# MATERIAL SUPPLIED:
+ + +

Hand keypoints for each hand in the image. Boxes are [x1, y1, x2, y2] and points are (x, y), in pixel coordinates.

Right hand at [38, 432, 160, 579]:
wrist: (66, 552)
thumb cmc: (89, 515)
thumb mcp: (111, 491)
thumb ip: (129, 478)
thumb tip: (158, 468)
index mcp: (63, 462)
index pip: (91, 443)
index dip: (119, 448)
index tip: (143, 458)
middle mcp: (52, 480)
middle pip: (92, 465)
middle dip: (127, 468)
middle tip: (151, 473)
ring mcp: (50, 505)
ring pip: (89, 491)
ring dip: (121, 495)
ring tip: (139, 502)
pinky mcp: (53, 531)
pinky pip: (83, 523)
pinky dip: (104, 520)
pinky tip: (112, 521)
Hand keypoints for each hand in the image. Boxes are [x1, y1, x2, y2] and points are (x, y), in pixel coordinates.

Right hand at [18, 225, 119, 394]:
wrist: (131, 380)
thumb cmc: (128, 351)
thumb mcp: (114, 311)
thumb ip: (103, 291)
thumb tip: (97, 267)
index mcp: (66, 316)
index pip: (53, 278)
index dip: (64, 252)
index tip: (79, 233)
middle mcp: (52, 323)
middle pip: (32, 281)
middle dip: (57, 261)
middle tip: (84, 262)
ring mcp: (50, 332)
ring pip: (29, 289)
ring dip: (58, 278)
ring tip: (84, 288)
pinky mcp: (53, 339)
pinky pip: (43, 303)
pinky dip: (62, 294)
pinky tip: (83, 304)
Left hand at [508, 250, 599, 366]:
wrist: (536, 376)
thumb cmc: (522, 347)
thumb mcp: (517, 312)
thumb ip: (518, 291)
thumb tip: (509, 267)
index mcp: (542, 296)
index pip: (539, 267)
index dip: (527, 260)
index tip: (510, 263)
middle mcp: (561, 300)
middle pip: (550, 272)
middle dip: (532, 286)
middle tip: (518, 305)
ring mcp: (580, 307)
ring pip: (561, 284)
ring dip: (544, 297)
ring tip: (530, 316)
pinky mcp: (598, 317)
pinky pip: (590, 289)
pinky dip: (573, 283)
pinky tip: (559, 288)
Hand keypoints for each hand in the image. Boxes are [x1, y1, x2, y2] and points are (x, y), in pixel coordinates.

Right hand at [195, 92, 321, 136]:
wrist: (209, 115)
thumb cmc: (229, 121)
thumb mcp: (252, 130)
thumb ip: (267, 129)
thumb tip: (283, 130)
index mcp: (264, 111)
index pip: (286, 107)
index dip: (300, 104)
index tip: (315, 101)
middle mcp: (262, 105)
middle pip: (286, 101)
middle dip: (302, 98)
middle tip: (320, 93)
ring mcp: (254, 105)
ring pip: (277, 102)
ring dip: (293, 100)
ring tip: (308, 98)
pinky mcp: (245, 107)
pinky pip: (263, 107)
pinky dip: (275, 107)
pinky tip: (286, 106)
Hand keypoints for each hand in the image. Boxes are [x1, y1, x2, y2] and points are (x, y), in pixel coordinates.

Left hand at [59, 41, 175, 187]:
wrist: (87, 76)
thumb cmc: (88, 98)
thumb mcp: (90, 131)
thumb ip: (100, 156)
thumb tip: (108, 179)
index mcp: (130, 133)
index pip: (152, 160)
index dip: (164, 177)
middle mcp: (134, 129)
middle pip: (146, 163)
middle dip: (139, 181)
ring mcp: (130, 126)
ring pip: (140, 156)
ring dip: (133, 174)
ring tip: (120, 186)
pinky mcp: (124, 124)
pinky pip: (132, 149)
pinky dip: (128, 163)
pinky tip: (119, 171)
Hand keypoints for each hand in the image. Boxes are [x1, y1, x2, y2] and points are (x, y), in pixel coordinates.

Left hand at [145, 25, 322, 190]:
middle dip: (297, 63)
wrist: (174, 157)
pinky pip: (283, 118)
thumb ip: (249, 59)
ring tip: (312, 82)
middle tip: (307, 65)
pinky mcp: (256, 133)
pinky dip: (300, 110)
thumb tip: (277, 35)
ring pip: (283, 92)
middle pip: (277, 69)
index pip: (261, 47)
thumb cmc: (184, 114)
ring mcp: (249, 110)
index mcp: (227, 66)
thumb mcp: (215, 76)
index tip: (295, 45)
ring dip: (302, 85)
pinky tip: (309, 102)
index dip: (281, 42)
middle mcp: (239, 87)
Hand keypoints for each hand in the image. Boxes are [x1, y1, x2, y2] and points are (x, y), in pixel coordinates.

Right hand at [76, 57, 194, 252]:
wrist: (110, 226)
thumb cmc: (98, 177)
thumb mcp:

+ + +

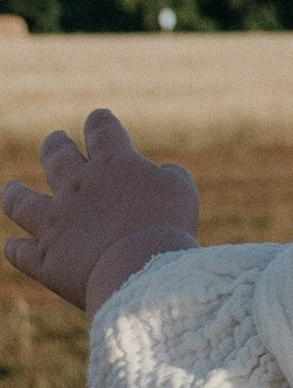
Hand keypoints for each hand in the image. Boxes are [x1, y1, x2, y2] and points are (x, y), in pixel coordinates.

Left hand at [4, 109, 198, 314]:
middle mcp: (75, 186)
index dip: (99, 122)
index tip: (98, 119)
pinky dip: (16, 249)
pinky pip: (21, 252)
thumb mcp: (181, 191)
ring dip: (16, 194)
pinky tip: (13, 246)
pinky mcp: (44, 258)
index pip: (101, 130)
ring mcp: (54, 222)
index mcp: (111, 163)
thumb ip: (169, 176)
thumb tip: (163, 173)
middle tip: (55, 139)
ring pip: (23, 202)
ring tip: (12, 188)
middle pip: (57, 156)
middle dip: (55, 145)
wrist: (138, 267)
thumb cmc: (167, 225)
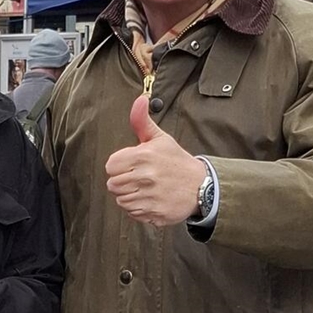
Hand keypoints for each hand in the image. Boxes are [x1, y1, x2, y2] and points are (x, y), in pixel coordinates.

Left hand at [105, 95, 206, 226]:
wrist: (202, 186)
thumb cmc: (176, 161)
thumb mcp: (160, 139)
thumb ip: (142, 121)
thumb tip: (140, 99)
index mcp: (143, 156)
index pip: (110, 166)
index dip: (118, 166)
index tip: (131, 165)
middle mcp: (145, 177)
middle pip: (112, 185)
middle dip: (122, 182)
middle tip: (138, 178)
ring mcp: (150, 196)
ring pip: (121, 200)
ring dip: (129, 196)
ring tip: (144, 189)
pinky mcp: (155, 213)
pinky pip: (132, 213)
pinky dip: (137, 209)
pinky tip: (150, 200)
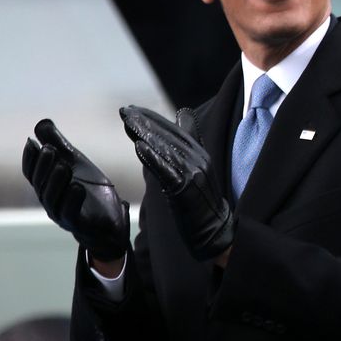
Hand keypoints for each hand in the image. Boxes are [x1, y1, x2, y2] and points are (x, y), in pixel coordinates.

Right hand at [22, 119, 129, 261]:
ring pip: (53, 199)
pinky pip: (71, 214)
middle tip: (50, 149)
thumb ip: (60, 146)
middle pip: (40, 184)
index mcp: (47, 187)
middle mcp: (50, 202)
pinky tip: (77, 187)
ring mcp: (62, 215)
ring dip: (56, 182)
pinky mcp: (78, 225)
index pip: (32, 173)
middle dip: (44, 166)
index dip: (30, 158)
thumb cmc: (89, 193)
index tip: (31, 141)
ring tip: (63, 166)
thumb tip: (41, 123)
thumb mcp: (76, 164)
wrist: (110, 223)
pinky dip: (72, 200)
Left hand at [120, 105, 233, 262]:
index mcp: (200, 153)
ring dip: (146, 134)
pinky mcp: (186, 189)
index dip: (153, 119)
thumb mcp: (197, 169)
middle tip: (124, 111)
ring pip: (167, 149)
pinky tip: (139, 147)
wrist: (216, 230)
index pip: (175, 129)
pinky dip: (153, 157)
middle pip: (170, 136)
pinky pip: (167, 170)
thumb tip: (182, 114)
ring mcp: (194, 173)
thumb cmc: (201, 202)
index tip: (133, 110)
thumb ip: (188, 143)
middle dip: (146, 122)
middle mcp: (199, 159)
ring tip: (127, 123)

+ + +

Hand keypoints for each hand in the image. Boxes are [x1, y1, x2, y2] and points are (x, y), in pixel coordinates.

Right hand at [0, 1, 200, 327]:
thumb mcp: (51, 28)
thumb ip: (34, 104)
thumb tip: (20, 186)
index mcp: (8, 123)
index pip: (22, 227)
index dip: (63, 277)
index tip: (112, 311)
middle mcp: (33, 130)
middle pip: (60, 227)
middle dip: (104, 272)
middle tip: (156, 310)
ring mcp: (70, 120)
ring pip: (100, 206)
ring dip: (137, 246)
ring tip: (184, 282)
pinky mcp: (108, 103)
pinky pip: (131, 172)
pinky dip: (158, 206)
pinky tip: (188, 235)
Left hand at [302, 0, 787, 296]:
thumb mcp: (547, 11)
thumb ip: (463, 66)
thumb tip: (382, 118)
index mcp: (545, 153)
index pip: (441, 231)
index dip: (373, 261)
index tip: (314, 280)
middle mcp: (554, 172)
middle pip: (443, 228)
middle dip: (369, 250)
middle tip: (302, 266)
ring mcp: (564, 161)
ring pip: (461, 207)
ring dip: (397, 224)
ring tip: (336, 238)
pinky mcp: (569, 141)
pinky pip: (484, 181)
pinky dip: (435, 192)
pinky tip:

+ + +

If a line in the material contains "Left", show it.

# WORKED SOLUTION:
Left hand at [508, 250, 599, 366]:
Left hand at [59, 41, 175, 187]:
Left hand at [145, 25, 322, 190]:
Left hand at [4, 109, 198, 314]:
Left hand at [105, 95, 206, 226]:
Left hand at [120, 105, 233, 262]:
Left hand at [302, 0, 787, 296]:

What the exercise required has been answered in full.